* _Aim of the task_: Rewrite the lines from the one with "Is there a majority slice in this chart?" to the one with "What is the sum of all work_id values?", replacing "slice" with "wedge" and changing nothing else. Omit the pictures.

* _Exercise data_:
------------------------------------------------

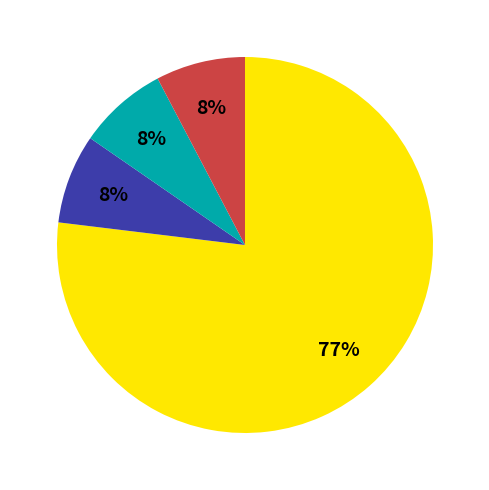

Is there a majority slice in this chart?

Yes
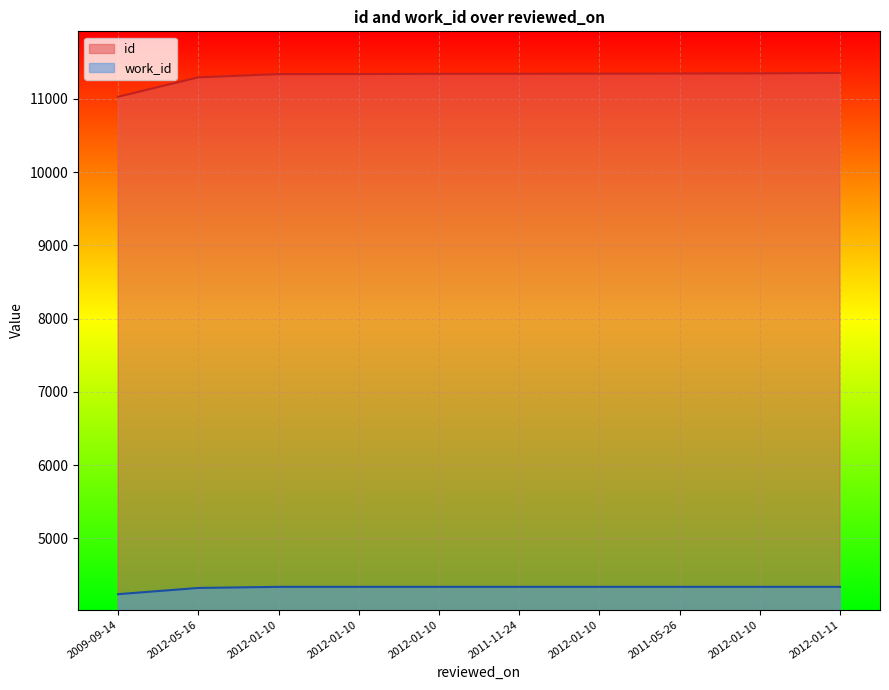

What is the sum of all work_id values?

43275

------------------------------------------------

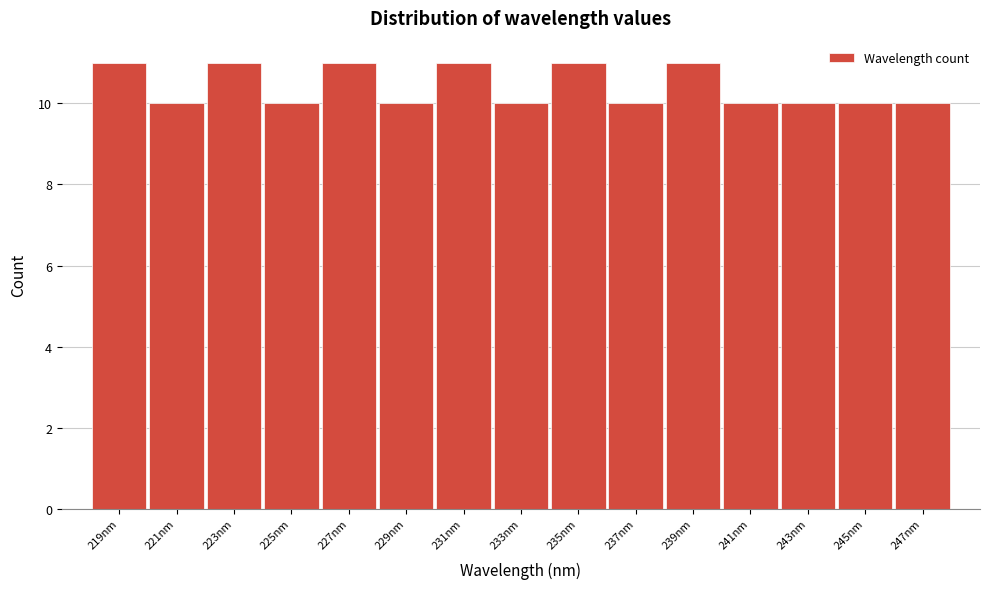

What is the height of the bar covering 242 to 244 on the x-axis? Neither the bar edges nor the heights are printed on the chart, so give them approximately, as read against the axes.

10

------------------------------------------------

* _Task solution_:
Is there a majority wedge in this chart?

Yes

What is the sum of all work_id values?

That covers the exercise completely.